注)平成11年ころから、正常値が0〜73IU/Lと変えられました。IUとは国際単位のことで、過去の市民検診のデータとの整合性を保つため、IUをUに換算している検査センターもあり注意が必要です。
市民検診などではγ−GTPの異常は60U以上とか80IU以上としています。40あるいは50U以上、64IU以上とすると、異常者が多く出すぎるので、便宜的にそうしているだけです。

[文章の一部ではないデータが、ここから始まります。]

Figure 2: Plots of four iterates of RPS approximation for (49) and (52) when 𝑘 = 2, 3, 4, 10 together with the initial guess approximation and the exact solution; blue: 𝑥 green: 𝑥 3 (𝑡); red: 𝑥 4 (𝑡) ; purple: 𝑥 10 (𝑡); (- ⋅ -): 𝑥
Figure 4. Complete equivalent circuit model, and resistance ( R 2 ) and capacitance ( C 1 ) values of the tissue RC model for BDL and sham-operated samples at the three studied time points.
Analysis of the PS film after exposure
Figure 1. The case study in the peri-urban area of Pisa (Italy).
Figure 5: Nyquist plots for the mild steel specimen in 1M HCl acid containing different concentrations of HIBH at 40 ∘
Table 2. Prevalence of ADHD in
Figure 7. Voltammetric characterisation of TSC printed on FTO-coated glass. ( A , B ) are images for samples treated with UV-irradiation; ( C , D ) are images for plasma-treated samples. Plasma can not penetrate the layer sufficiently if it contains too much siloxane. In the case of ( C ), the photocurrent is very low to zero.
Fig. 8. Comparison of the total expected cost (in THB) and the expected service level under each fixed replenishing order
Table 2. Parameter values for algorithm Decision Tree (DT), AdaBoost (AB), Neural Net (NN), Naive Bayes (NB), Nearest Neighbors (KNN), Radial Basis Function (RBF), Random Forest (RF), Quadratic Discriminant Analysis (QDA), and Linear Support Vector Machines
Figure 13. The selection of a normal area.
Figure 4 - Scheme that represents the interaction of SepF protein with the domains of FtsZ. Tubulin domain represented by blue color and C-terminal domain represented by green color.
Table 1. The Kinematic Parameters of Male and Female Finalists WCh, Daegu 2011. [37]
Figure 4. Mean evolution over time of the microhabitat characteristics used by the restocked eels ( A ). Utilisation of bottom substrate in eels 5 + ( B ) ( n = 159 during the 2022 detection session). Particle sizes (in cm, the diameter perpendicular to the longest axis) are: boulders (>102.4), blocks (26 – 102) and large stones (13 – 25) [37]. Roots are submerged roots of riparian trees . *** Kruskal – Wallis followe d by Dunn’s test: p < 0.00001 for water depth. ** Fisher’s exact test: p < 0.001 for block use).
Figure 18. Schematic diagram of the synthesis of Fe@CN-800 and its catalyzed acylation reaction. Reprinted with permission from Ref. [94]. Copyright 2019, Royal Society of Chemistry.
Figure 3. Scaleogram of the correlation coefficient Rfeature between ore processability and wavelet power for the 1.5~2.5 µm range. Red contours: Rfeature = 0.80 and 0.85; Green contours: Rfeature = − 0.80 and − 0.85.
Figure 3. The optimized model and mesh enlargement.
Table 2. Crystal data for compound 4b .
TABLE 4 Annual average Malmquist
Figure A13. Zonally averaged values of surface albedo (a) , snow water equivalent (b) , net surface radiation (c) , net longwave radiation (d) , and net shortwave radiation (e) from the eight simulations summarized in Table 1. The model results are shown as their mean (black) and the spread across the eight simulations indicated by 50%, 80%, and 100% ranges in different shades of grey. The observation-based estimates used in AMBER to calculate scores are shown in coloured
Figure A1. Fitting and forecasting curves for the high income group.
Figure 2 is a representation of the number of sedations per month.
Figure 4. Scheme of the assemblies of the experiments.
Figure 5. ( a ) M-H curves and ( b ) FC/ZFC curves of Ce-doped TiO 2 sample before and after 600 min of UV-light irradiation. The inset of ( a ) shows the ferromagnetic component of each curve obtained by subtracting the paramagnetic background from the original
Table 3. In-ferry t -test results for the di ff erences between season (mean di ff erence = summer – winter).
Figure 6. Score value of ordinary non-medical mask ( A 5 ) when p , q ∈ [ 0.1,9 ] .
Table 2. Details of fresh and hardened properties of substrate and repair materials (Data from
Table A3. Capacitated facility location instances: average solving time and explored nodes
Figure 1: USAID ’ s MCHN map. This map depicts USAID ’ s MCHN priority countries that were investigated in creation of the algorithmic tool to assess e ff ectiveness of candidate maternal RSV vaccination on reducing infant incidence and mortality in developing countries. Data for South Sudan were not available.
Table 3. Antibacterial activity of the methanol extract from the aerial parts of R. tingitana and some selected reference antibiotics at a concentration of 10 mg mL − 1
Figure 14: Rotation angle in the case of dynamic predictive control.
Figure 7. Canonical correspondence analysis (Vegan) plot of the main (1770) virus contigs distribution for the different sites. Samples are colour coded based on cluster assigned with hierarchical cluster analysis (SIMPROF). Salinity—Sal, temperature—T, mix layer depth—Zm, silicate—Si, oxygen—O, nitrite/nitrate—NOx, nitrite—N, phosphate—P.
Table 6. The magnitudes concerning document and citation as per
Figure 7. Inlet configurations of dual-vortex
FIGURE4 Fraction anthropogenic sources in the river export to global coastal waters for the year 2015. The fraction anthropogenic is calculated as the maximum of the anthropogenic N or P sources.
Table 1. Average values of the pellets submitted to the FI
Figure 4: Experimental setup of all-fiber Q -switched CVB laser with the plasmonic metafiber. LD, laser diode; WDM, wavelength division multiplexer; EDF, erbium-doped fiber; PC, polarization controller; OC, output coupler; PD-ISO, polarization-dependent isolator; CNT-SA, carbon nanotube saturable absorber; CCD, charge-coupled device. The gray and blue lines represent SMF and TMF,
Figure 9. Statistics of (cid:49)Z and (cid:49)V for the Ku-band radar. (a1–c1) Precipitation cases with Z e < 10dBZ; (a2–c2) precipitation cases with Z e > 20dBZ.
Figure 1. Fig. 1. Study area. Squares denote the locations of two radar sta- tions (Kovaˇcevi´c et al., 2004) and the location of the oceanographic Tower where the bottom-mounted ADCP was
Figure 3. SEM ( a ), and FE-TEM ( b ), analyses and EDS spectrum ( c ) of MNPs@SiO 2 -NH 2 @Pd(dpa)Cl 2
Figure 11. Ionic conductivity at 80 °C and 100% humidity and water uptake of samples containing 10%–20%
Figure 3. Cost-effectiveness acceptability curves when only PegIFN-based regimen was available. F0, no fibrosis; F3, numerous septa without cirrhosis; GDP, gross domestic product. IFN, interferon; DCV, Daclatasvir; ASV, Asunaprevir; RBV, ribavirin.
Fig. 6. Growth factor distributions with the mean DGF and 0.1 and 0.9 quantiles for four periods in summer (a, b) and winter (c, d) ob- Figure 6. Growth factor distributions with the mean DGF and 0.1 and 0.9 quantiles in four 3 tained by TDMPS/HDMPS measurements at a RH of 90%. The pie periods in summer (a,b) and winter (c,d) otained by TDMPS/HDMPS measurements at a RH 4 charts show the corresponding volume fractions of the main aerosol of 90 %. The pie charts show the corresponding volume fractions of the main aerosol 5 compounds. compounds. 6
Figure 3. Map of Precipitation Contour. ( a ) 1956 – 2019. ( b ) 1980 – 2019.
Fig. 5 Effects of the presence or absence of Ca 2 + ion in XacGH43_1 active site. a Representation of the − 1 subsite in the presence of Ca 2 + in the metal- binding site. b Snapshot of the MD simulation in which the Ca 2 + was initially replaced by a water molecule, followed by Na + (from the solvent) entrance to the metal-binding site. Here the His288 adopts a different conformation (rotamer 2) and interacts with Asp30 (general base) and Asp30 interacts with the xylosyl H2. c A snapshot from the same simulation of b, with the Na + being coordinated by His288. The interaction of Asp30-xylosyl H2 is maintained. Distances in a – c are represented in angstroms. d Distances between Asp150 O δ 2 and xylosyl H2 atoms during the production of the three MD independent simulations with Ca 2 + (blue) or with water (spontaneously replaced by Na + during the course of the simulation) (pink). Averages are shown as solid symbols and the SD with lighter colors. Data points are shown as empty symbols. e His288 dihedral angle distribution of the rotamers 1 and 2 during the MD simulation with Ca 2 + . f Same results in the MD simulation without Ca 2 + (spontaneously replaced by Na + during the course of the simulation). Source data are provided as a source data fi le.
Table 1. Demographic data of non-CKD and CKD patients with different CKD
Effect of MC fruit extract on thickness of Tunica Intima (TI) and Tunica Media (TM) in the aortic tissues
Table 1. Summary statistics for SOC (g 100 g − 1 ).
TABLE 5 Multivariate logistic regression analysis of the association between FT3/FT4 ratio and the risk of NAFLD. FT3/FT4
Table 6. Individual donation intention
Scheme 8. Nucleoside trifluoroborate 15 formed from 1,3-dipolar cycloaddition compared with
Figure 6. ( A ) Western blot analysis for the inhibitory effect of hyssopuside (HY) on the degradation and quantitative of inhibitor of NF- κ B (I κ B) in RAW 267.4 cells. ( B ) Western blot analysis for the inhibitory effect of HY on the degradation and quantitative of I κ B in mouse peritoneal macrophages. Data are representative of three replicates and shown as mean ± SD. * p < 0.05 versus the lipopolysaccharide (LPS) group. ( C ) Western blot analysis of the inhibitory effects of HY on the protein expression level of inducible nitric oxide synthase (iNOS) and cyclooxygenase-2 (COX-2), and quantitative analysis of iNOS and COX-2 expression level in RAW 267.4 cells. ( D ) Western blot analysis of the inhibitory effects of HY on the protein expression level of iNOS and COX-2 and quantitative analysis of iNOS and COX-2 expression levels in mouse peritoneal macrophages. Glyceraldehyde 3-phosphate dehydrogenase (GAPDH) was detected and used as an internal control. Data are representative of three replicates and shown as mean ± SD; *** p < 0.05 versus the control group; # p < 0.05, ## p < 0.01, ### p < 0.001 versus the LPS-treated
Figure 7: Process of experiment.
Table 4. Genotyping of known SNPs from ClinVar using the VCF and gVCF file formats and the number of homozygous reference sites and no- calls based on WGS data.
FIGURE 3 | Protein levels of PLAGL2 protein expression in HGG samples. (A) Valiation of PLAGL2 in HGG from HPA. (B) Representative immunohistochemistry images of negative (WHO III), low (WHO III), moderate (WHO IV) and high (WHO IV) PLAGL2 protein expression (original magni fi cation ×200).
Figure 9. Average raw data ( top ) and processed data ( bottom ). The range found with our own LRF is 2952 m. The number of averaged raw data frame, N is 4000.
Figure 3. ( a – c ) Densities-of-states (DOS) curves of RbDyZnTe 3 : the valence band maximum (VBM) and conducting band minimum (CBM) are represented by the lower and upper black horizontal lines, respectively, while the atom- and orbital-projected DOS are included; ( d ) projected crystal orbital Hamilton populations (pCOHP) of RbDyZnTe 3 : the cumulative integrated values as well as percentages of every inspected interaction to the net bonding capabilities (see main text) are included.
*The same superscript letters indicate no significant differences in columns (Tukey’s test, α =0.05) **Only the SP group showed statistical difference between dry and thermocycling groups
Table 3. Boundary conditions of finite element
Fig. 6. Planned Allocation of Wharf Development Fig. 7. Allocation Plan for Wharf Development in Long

アルコール性肝障害では、GOT、GPTの数値より相対的に高度にγ−GTPが上昇します。急性アルコール性肝炎では1000U以上になることもあります。日本酒1日2合程度の常習飲酒者では大部分の者が80U以上(116IU以上)くらいまで上昇します。ただ常習飲酒者でもまったくγ−GTPやGOT、GPTが上昇しないことがあり、アルコール依存症の専門病院でも2〜3割の入院患者には肝障害が見られないか軽微です。従って、γ−GTPに異常がなくても飲酒に問題がないとは言えないのです。